We've long known that the various COVID relief cash giveaway programs rolled out during the pandemic were ripe for abuse and fraudulent claims accounted for literally billions of dollars vanishing from the federal coffers. That was particularly true of the Paycheck Protection Program and the Economic Injury Disaster Loans that were handed out. Most of the fraudsters at least attempted to fly below the radar, but one person from Maryland was far more bold in his schemes. An economic adviser from Baltimore named Ahmed Sary helped prepare fraudulent relief applications for dozens of people totaling nearly $18 million in exchange for cash kickbacks from the recipients. Fortunately, he was discovered during an audit of the program. This week he was sentenced to seven years in prison. (Baltimore Sun)
A Baltimore man who prepared applications for nearly $18 million in fraudulent pandemic relief loans in exchange for kickbacks received seven years in prison Tuesday at his sentencing in federal court.
The scheme led by Ahmed Sary, 46, is the largest pandemic fraud seen in the District of Maryland, a prosecutor said, involving 85 fraudulent Paycheck Protection Program loan applications and 57 fraudulent Economic Injury Disaster Loan applications.
Both emergency programs were intended to relieve economic damage and save jobs amid the coronavirus pandemic. All of Sary’s fraudulent loans were funded, according to the U.S. Attorney’s Office, resulting in losses of $17.9 million.
Sary is a naturalized citizen who emigrated here from Egypt. He still travels back to his original home on a regular basis, or at least he did until his upcoming stay at the Crowbar Hotel. In addition to the seven year stretch, the judge sentenced Sary to one year of home detention and two years of supervised release. The court ordered him to pay back all of the fraudulently obtained money, but authorities believe he already spent most of it back in Egypt, so those funds will likely never be recovered.
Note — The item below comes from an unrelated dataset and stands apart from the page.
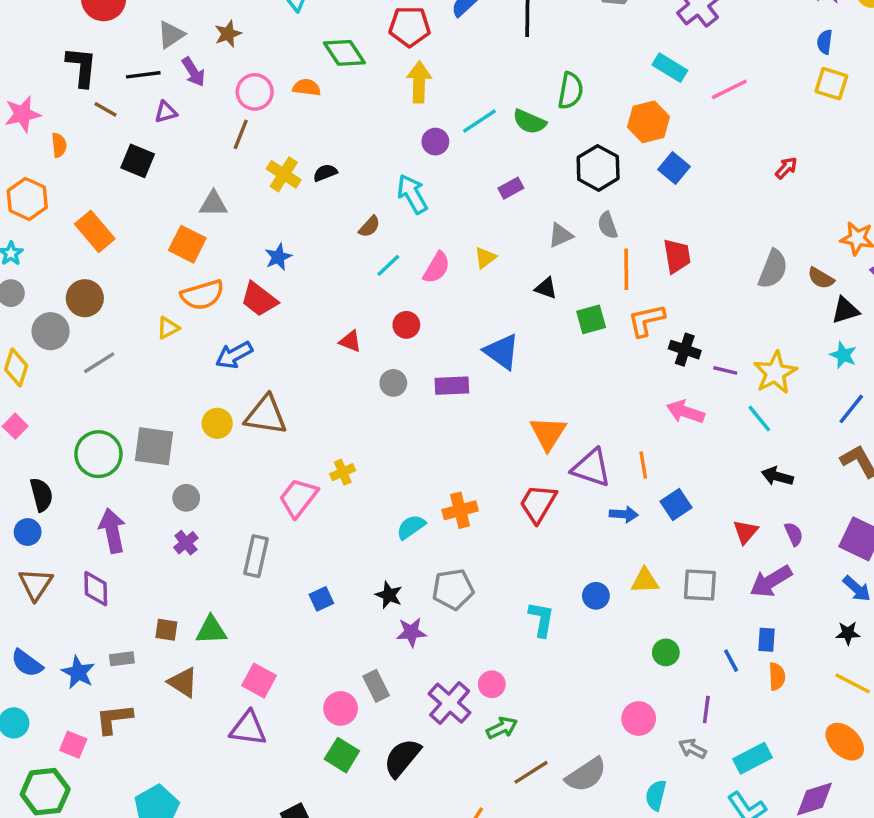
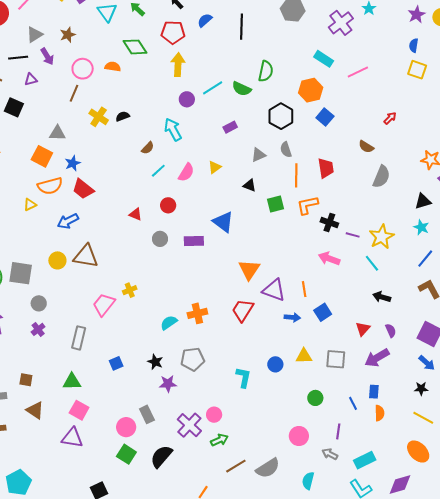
blue star: (278, 257) -> (73, 163), moved
brown semicircle: (821, 278) -> (366, 147), moved
green triangle: (211, 630) -> (72, 382), moved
The kickbacks that Sary took from his "clients" were not inconsequential. He was charging as much as 30% of the total grants received for his part in the scheme. Most of the grants were quite large indeed. For some clients, he vastly inflated the number of employees the company had, along with claiming their business expenses were far greater than they actually were. In other cases, the companies he prepared grant applications for "effectively did not exist."
As with many fraudsters, Sary eventually seemed to have become too greedy. He didn't limit his activities to companies run by others. He had several companies he supposedly operated in his own name and he applied for relief funds for all of them. He collected more than $950,000 directly. At least one of his companies, purportedly a meat-packing operation, also "effectively did not exist" according to authorities.
The total amount of pandemic relief funds that were fraudulently claimed is now over $200 billion. That is nearly one-fifth of the entire relief package that Congress approved. The funding was rushed through on an emergency basis with few to no oversight provisions included to minimize these fraudulent schemes. And when you make it that easy to steal vast amounts of money from the government (actually from the taxpayers), people will show up to grab their unfair share. In the case of the Paycheck Protection Program, they showed up in droves.